John Lennon was a natural leader of all the ensuing bands that followed. As the group became older and more experienced, they changed their name from The Silver Beetles to The Beatles in response to the popularity of beat music during the time. With Ringo Starr and George Harrison, the group began playing local venues and started recording their own music.
In England, the Beatles became a national success. With their fame spreading across the oceans, they decided to tour the United States and became an instant hit. However, a controversial statement by John Lennon that his group was more “popular than Jesus” sparked public outcry across the southern and mid-western United States. With increased pressure, Lennon publicly apologized for his statement, although he said that it had been taken out of context – that his band, or television, or pop culture was more popular in England than Jesus.
In his personal life, Lennon did not find much fulfillment with his first wife Cynthia, even though the two bore a son together named Julian. Lennon didn’t have much of a relationship with his son, saying that he was born out of a whisky bottle. The two became closer as they aged, but it was with Lennon’s second son Sean that he devoted his time and energy towards.

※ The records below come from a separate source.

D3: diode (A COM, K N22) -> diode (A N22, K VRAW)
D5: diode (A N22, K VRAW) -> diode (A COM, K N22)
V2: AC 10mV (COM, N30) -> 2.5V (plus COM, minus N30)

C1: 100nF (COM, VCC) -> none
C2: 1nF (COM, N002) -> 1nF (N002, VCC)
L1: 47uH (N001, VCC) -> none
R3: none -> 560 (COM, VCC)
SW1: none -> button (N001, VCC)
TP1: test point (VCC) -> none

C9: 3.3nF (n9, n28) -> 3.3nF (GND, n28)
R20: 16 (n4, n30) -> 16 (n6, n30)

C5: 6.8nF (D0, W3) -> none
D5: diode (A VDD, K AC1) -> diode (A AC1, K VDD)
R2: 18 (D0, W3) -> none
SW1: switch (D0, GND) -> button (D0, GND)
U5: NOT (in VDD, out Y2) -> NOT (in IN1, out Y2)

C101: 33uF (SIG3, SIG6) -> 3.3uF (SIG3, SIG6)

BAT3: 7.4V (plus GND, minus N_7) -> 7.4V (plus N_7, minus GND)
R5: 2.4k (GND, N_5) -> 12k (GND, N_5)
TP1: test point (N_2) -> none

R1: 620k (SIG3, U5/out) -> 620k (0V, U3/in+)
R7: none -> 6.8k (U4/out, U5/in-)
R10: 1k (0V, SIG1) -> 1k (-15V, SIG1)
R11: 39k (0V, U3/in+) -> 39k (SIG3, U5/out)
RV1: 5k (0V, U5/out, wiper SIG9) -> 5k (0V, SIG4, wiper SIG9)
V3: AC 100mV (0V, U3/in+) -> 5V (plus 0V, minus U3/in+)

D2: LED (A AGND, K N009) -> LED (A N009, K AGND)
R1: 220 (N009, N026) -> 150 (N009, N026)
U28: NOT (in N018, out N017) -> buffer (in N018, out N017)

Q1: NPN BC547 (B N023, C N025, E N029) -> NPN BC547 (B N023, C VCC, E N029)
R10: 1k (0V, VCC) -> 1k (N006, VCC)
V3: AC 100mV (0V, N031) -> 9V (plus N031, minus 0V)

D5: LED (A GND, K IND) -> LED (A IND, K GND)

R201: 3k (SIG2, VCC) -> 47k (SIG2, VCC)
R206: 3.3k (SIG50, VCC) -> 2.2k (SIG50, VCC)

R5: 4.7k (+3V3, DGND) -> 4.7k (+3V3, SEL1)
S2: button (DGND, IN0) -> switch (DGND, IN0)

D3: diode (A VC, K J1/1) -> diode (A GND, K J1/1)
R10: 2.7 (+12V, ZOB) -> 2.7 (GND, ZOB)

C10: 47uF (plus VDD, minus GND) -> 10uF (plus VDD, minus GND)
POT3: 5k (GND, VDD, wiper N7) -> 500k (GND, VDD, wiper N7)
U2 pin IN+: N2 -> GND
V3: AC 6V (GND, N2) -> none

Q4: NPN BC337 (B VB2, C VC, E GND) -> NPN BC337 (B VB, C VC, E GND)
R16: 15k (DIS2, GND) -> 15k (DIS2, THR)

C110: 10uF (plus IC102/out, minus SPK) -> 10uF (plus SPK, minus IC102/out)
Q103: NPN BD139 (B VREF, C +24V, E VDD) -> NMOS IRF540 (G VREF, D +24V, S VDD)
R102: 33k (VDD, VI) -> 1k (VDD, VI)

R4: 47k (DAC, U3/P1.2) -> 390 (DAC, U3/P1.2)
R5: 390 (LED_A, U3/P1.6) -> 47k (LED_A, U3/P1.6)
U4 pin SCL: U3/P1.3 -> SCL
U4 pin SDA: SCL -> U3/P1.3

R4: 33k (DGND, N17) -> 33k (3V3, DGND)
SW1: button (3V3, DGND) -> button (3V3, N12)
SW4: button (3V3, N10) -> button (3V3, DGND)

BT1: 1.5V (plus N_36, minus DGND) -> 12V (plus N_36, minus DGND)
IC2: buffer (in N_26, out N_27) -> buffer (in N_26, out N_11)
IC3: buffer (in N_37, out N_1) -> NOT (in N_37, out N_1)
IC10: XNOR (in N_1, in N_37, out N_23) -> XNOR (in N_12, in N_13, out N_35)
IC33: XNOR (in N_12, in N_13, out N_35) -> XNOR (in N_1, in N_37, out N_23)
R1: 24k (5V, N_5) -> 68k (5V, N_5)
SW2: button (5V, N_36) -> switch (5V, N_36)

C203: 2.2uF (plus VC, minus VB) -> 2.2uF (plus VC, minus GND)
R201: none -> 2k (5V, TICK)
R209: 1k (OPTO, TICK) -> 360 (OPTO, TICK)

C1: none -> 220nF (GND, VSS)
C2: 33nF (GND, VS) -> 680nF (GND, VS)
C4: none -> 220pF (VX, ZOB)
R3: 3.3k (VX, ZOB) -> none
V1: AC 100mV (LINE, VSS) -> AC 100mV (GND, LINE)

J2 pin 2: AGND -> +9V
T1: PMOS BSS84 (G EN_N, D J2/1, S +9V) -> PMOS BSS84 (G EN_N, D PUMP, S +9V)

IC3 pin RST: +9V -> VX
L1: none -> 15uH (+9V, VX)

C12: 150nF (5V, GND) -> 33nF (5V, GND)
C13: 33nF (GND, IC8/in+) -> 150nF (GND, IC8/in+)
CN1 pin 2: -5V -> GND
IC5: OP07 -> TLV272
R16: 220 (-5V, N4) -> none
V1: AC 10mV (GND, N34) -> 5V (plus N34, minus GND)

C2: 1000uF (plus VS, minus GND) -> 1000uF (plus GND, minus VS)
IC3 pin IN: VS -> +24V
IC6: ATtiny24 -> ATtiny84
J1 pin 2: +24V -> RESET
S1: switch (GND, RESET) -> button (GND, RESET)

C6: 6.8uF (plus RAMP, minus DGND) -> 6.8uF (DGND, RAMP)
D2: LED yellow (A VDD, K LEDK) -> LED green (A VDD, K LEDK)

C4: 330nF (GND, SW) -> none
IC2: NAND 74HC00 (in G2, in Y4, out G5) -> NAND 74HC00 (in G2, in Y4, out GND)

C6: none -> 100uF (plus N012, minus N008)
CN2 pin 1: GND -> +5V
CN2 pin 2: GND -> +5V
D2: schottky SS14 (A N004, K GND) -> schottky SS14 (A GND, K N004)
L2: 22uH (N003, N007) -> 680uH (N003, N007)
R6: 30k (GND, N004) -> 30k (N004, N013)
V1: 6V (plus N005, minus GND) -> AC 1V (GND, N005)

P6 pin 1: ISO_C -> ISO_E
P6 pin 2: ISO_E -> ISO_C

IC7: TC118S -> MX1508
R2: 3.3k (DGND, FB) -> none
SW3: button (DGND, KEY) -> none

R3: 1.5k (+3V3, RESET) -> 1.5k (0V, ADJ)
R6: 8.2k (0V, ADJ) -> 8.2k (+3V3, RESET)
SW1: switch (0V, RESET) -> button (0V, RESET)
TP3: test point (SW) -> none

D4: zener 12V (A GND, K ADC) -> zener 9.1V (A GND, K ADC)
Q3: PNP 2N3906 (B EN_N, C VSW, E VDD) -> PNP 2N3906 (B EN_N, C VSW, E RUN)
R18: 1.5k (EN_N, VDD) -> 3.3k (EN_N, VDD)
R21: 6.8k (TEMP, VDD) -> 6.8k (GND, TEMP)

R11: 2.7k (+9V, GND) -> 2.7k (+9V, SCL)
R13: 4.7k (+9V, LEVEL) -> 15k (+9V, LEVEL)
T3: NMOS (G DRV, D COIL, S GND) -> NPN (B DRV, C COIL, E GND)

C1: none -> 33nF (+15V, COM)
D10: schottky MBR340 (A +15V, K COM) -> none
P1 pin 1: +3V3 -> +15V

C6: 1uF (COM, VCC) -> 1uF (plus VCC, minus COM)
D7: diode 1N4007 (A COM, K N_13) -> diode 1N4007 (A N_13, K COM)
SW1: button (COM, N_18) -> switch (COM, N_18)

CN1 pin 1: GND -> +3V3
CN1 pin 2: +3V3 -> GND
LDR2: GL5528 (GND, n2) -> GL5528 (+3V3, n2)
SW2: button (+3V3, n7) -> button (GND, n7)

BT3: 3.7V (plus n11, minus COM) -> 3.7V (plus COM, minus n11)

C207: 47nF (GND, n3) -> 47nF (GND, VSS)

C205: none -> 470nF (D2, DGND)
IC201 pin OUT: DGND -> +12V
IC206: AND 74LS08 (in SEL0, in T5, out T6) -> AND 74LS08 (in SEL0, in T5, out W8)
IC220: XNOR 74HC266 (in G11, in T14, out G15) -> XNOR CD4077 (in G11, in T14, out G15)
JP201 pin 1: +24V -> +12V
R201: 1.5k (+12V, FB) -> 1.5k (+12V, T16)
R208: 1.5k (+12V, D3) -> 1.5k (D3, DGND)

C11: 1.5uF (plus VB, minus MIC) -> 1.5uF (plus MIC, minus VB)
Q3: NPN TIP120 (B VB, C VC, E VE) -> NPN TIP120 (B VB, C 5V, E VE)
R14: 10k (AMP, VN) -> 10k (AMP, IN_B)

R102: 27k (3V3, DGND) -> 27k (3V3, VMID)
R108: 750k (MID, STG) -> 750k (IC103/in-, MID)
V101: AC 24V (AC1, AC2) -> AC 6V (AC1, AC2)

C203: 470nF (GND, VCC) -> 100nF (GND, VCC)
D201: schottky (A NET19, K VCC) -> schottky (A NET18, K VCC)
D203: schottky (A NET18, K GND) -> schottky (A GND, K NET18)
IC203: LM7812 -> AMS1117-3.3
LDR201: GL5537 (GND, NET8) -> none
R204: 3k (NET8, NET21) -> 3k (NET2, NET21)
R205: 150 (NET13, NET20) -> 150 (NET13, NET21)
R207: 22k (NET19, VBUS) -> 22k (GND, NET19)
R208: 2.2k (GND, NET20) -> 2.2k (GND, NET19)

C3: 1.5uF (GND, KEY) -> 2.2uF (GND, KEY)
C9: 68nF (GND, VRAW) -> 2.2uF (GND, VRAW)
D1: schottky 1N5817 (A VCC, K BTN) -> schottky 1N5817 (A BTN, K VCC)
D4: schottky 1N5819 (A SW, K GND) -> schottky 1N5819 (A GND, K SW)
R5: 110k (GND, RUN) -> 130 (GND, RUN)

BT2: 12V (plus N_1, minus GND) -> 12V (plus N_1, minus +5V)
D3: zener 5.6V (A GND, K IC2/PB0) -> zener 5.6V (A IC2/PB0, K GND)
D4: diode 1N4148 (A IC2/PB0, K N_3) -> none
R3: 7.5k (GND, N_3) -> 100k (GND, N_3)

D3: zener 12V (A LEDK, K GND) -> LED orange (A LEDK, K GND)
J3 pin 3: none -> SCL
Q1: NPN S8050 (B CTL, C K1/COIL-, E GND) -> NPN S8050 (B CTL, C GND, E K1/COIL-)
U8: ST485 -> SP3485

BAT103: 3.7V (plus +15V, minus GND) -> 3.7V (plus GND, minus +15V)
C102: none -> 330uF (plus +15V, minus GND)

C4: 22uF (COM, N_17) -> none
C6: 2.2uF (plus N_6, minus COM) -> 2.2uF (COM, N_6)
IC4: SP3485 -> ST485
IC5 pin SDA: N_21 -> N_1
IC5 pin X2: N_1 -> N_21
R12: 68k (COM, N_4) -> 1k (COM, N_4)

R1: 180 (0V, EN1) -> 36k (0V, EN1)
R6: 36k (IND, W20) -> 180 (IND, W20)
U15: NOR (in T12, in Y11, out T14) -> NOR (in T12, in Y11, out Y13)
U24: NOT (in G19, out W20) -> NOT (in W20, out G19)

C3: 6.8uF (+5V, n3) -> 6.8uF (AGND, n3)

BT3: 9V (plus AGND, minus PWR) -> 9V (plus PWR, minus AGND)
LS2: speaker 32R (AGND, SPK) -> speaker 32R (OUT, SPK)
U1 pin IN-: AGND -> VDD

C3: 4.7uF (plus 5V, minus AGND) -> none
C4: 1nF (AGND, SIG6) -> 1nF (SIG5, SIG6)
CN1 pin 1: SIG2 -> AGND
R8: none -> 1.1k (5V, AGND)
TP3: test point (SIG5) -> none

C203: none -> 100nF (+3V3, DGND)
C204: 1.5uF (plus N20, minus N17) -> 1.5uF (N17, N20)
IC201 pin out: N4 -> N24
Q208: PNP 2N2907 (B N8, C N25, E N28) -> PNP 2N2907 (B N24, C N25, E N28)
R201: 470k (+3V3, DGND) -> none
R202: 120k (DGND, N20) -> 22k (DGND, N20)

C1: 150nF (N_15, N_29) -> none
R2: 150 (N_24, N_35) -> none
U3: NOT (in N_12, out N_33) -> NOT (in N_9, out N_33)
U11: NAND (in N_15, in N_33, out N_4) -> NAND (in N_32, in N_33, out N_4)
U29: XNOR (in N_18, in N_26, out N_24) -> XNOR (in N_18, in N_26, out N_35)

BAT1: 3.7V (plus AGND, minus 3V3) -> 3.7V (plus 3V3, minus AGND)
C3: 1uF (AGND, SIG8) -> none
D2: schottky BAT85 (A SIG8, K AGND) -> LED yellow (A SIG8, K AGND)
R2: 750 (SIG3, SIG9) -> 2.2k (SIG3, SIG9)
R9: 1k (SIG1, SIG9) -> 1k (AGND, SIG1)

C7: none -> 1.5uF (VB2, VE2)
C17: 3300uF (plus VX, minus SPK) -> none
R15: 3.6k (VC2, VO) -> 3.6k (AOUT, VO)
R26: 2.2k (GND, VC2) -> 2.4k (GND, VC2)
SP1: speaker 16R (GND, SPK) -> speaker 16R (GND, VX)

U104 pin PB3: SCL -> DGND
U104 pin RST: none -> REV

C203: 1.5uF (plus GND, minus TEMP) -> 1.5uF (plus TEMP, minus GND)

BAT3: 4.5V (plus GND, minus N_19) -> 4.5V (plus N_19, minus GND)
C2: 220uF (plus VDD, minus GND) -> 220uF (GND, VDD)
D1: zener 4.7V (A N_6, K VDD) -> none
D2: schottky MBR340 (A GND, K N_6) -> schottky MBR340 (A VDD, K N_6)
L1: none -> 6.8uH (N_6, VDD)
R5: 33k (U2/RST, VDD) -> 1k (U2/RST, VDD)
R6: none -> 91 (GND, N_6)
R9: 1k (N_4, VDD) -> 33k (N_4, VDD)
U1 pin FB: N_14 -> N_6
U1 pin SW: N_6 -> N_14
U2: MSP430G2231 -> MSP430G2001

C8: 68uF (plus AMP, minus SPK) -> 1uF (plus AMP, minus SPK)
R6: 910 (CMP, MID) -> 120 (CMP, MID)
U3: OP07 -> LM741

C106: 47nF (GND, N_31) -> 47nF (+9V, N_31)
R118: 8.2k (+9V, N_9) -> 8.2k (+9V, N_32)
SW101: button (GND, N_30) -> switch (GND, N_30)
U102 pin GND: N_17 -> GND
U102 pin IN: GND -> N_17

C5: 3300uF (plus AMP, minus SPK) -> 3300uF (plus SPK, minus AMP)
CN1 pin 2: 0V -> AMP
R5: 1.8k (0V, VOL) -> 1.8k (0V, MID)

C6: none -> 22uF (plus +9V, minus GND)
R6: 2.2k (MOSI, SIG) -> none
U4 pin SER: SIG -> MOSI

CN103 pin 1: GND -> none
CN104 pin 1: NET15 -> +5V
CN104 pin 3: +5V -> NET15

Both Sean and Julian have musical careers and have had success on their own merit.
For his political lyrics and open comments about America and Britain’s role in Vietnam and elsewhere, the FBI attempted to have Lennon deported. But, hearing after hearing and deadline after deadline were extended or put on hold and Lennon was never officially deported from the United States. In 1971, Lennon released Imagine, a hugely popular solo album. With lyrics that became increasingly controversial, Lennon felt pressure and had various death threats. In December 1980, Mark Chapman shot and killed Lennon in front of his home at the Dakota building in New York City.